Saturday, 2:15 PM
Mass. voters lean towards marijuana decriminalization
By Martin Finucane, Globe Staff
A proposal to decriminalize the possession of marijuana has the support of about half of Massachusetts voters as the election nears, according to a new poll.
Fifty-one percent of registered voters supported Question 2 on the ballot, while 32 percent opposed it, and 16 percent were undecided, in a Suffolk University/WHDH-TV (Channel 7) News poll taken earlier this week.
The poll also found strong opposition to Question 1, a proposal to repeal the state income tax, and a nearly equal split among voters on Question 3, a proposal to ban dog racing in the state.
Law enforcement officials have mobilized to oppose the marijuana decriminalization proposal, making significant progress in swaying people to their side, said David Paleologos, director of the Political Research Center at Suffolk University.
In an August poll, 72 percent of those surveyed had supported decriminalization.
"The 'no' side has gained momentum over the past two months," said Paleologos. "The issue is whether the brass and blue will be able to move enough additional voters to their side in 12 days."

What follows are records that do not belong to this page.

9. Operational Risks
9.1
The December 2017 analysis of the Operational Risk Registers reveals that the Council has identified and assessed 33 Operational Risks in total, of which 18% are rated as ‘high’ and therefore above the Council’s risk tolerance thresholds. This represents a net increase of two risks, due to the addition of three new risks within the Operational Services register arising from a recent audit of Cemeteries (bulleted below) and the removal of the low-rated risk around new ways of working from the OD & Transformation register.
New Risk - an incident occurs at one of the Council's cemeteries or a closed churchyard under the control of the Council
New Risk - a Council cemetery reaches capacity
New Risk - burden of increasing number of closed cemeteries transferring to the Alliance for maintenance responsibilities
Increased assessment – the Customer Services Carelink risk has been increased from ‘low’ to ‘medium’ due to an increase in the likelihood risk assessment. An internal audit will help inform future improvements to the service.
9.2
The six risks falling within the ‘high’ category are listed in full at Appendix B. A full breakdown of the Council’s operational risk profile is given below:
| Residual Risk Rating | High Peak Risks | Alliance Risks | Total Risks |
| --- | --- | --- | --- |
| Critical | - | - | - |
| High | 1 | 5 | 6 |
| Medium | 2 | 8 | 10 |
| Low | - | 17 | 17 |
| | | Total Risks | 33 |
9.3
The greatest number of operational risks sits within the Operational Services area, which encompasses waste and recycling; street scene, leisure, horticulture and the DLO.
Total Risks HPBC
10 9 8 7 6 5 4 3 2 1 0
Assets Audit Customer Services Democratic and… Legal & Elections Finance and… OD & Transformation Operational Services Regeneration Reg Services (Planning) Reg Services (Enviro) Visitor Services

The proposal would replace the criminal penalties for possessing one ounce of marijuana or less with a civil fine of $100.
Question 1 was opposed by 59 percent of those surveyed, while 26 percent supported it, with 14 percent undecided. Paleologos said recent advertising buys by the opposition, which argues that the repeal would force drastic cuts in state services, have had a significant impact on people's views.
Question 3 was supported by 44 percent and opposed by 43 percent, with 13 percent undecided.
"This question will literally come right down to the wire," Paleologos said in a statement.
The poll also found that Democrat Barack Obama had a strong lead over Republican John McCain in the presidential race, with 53 percent supporting Obama, 34 percent supporting McCain, 3 percent supporting Ralph Nader, and 7 percent undecided.
The statewide poll of 400 registered voters, conducted Monday through Wednesday, had a margin of error of plus or minus 4.9 percentage points.